Quella dei Tool è un tipo di musica che mi rilassa, sebbene a volte mi lasci una sorta di insoddisfazione emotiva, nel senso che è trascinante, ma è come se mancasse qualcosa, come se per assurdo fosse troppo perfetta.
I tempi composti del prog, le distorsioni e le ritmiche mid-tempo del groove metal, insieme alla timbrica eclettica ‘sinusoidale’ di Maynard, hanno creato e forgiato la loro identità musicale caratterizzata da un sound abrasivo, ipnotico, arrabbiato e sofferente.

• • • •

• [Compiti ed esercizi]
1. Trasforma in un elenco il paragrafo del testo sui Tool che comincia con «I tempi composti del prog», mantenendo i fatti principali.
2. Con quali aggettivi il testo sui Tool descrive il loro sound?
3. Scrivi qualche frase che prosegua il testo sui Tool dopo la sua ultima frase, mantenendone il tono.
Le voci salvate non hanno alcun ruolo in questo lavoro.

• [Voci salvate]
• • • •

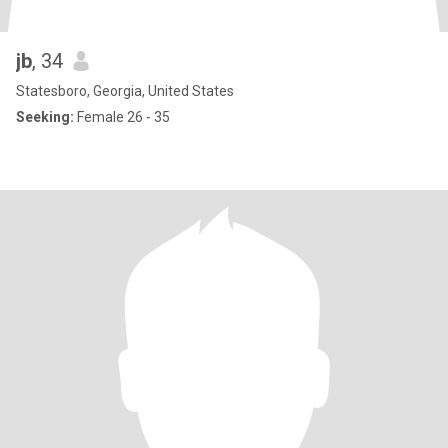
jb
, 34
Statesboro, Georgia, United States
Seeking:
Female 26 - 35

• • • •

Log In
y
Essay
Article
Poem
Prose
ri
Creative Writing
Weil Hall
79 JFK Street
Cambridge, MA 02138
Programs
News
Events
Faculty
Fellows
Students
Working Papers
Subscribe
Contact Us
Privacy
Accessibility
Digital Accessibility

• • • •

• [Risultati dei compiti]
1.
- Gli elementi che hanno creato e forgiato l'identità musicale dei Tool sono:
  - i tempi composti del prog;
  - le distorsioni e le ritmiche mid-tempo del groove metal;
  - la timbrica eclettica «sinusoidale» di Maynard.
- Il risultato è un sound abrasivo, ipnotico, arrabbiato e sofferente.

2. Il sound è descritto come abrasivo, ipnotico, arrabbiato e sofferente.

3.
A mio avviso, la musica dei Tool può essere considerata un giusto compromesso tra ‘Welcome to the Sky Valley’ dei Kyuss, ‘Nothing’s Shocking’ dei Jane’s Addiction e ‘Nothingface’ dei Voivod, il tutto mescolato al prog anni ’70, al sound groove metal degli anni ’90 ed al nichilismo grunge.
Maynard, con la morte di Kurt Cobain, è diventato, man mano, il nuovo messia della musica rock, il portavoce delle paure, dei tormenti interiori e della crisi d’identità dell’essere umano, contemporaneamente vittima e carnefice del suo tempo.